Pharma Companies Hiked The Prices Of 130 Drugs This Year And People Are Starting To Notice

Pharma Companies Hiked The Prices Of 130 Drugs This Year And People Are Starting To Notice

Martin Shkreli, the widely condemned hedge fund executive turned pharmaceutical CEO, isn’t the only one engaged in the practice of overcharging for prescription drugs. Drug giant Pfizer has raised prices on over 130 of its medications this year, with over 75% of those drugs seeing an increase of 10% or more.

Drug companies don’t limit their bad behavior to price gouging either, with many also bribing the physicians that prescribe them.

Companies like Merck and Pfizer try to deflect any guilt by stating that insurers are responsible for negotiating the prices on drugs.

For Pfizer, the practice has paid off by adding over $1 billion in quarterly revenue between 2012 and 2015, even as it experienced a decline over that same period of $2 billion.

WORK TO BE COMPLETED –
Pick up the article on drug price hikes after its last sentence and carry it forward.

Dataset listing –
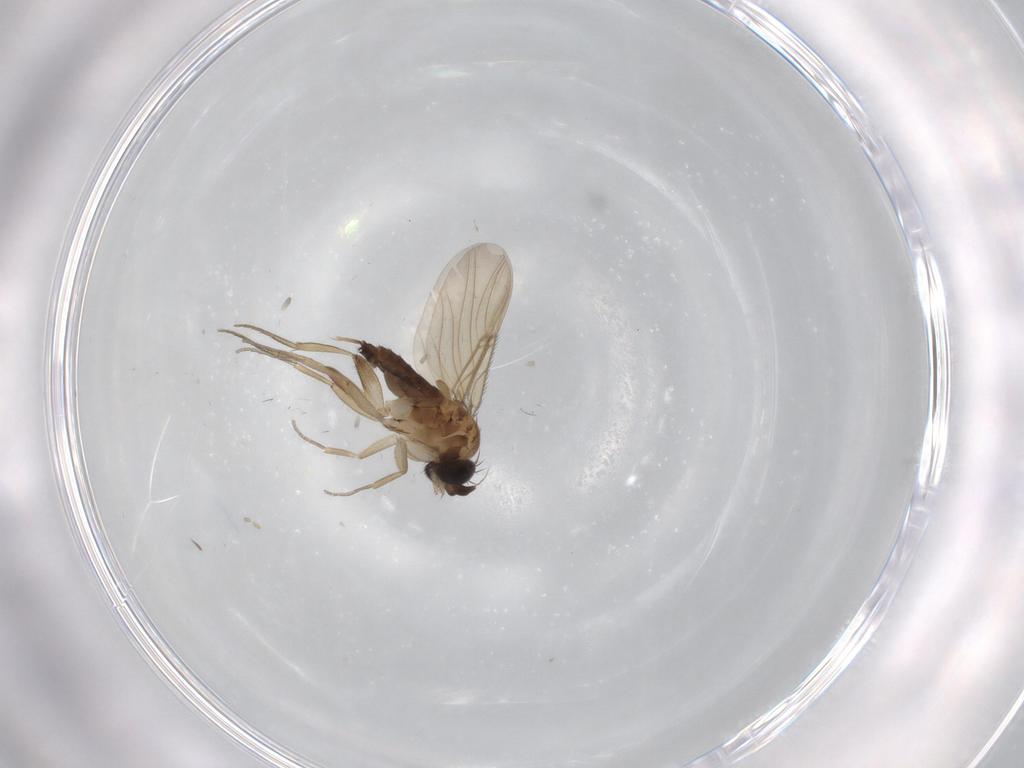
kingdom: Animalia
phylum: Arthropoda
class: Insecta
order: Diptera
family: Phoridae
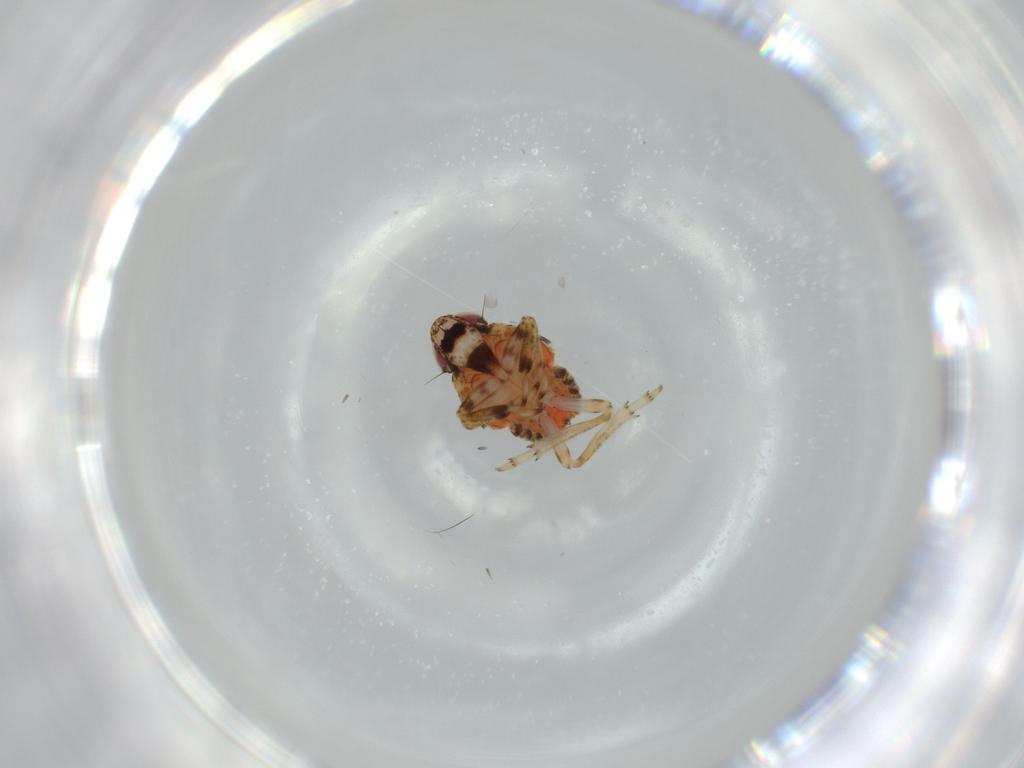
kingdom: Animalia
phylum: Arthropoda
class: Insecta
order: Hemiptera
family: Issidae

* * *

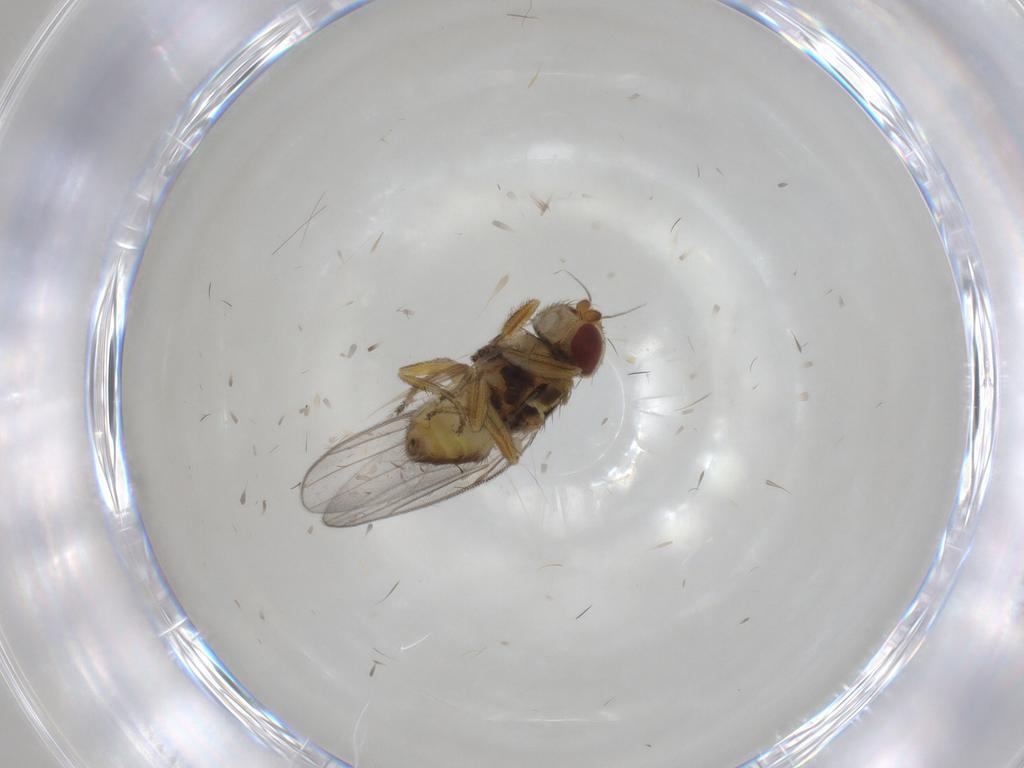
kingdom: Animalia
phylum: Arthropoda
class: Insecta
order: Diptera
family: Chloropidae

EXERCISE RESULT –
Bristol-Myers Squibb Co. experienced a contraction over the same three-year period, but by engaging in drug price increases, was able to limit its revenue decline to $280 million.

While the practice is commonplace in the industry the issue gained media traction following Shkreli’s price increase of a medication now decades old, from $13.50 per pill to $750.

In the most recent U.S. jobs report out Friday, healthcare and information were the only two sectors that gained jobs. It should be no surprise though, with banking being the only other industry that compares to pharmaceuticals when it comes to profit margins.

In 2013, Pfizer posted an astonishing 42% profit margin, and many are upset at what could be considered profiteering by these companies.

Oncologist Dr. Brian Druker of Knight Cancer Institute called out the practice, “If you are making $3bn a year on [cancer drug] Gleevec, could you get by with $2bn? When do you cross the line from essential profits to profiteering?”

In light of the fact that companies often spend more than double on marketing their drugs, than they do on development, the criticisms have weight.

Pharmaceutical companies argue that development of a patented drug may take up 10 years of the 20 patent lifespan, leaving the other 10 to make that money back. Sales can fall by up to 90% thereafter, according to Joshua Owide of the research firm GlobalData, “Unlike other sectors, brand loyalty goes out the window when patents expire.”